SOUTH PARIS – Rear Adm. Willard Merton Sweetser, U.S. Navy, retired, of Gray, died in South Paris on Nov. 30. He was 105 years old, and the oldest alumnus of the U.S. Naval Academy at the time of his death.
He was born in Gray in 1902. He attended grade schools and Pennell Institute there, Severn School in Maryland, and graduated from the U.S. Naval Academy in 1926. He retired from the Navy in 1956, and was advanced to the rank of admiral on the basis of combat citations. Prior to World War II, he served in the Atlantic on the USS Marblehead, the USS Charles Ausburne, and the USS Wyoming, in the Pacific, on the USS Lexington and the USS Mississippi and in the Asiatic Station, on the USS Tracy and the USS Panay of the Yangtze Patrol. During this period he also served two tours as assistant professor of naval science at Yale University and one year in Shanghai as a student of the Russian language.
During the war, he commissioned and served as commanding officer of the USS Lardner and the USS Hickox and as commander, destroyer division 92. For service during this period he was awarded the following citations; two commendation ribbons, both with the combat “V,” two Bronze Star Medals, both with the combat “V” and a Silver Star Medal. From Feb., 1945, until the end of the war, he served on the staff of the commander in chief, U.S. Fleet, and chief of naval operations in Washington.
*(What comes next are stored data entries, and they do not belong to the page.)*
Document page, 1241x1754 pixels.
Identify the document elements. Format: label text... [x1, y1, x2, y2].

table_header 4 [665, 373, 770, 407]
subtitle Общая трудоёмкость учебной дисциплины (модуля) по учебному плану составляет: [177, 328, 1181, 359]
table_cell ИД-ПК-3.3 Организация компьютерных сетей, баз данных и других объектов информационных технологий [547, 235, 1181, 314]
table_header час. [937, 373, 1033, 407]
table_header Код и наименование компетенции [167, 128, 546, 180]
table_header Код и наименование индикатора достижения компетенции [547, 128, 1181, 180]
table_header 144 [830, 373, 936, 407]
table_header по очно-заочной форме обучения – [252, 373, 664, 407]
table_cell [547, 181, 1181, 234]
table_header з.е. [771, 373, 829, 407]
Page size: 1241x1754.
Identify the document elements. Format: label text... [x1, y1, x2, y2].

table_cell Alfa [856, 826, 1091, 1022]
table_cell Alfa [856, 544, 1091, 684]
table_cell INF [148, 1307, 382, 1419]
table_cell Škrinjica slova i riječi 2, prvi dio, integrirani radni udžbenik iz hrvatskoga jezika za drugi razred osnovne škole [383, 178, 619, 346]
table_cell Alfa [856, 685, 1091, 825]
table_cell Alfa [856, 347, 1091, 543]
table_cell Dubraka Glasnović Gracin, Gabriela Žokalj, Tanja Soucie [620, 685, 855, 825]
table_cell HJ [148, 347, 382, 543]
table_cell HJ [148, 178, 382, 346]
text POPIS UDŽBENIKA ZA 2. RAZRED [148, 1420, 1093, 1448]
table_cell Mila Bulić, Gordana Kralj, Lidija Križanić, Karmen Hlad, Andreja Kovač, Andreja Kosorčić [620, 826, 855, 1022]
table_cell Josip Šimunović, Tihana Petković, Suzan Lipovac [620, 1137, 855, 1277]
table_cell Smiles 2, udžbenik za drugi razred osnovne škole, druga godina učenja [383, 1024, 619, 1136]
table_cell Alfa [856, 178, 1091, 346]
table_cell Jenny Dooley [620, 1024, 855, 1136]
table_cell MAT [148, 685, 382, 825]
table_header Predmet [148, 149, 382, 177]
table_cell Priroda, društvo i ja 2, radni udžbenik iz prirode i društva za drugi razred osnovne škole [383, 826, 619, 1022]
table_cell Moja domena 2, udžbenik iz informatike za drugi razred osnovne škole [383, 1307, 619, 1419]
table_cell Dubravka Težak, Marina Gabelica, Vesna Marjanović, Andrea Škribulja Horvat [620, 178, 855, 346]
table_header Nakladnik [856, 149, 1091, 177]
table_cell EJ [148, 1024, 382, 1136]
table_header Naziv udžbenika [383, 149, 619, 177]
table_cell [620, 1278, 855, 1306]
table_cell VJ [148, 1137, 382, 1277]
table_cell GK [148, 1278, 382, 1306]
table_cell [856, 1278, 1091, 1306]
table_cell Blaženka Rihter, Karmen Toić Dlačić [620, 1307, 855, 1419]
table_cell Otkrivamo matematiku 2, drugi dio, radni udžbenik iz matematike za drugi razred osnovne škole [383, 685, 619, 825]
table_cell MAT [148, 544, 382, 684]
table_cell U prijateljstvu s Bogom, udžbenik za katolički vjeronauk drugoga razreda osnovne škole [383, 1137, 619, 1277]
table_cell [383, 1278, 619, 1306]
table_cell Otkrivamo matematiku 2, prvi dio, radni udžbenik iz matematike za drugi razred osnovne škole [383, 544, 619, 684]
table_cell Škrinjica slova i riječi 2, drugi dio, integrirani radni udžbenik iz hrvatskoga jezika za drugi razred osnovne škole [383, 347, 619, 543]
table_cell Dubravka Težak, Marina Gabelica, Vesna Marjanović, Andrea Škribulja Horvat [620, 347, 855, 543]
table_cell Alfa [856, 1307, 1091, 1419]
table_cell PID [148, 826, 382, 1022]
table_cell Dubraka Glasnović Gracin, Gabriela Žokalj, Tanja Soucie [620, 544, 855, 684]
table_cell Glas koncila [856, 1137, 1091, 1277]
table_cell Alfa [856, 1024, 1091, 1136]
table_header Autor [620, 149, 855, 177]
After the war he served as Naval Attaché, American Embassy, Belgrade, Yugoslavia (and while on this duty as naval advisor to the United States Representative at the International Conference of the Danube, in 1948), professor of naval science, Dartmouth College; Commander, Destroyer Squadron 32; chief of staff to commander, Hunter Killer Force, Atlantic; Naval Attaché, American Embassy, Moscow, USSR and president of the General Court Martial of the First Naval District.
After retirement from the Navy in 1956, Adm. Sweetser attended graduate school at Purdue University and was awarded a Master of Science degree. Following this, he taught mathematics at LaSalle University until 1972, when he returned to Gray. There he and his late wife, Barbara (Bigelow), assisted in preparing and published a history of Gray.
He is survived by a son, Willard Merton Sweetser Jr. of Annapolis, Md.; a daughter, Ellen S. (Mrs. Philip B.) Allen, of Stony Brook, N.Y.; seven grandchildren; and five great-grandchildren.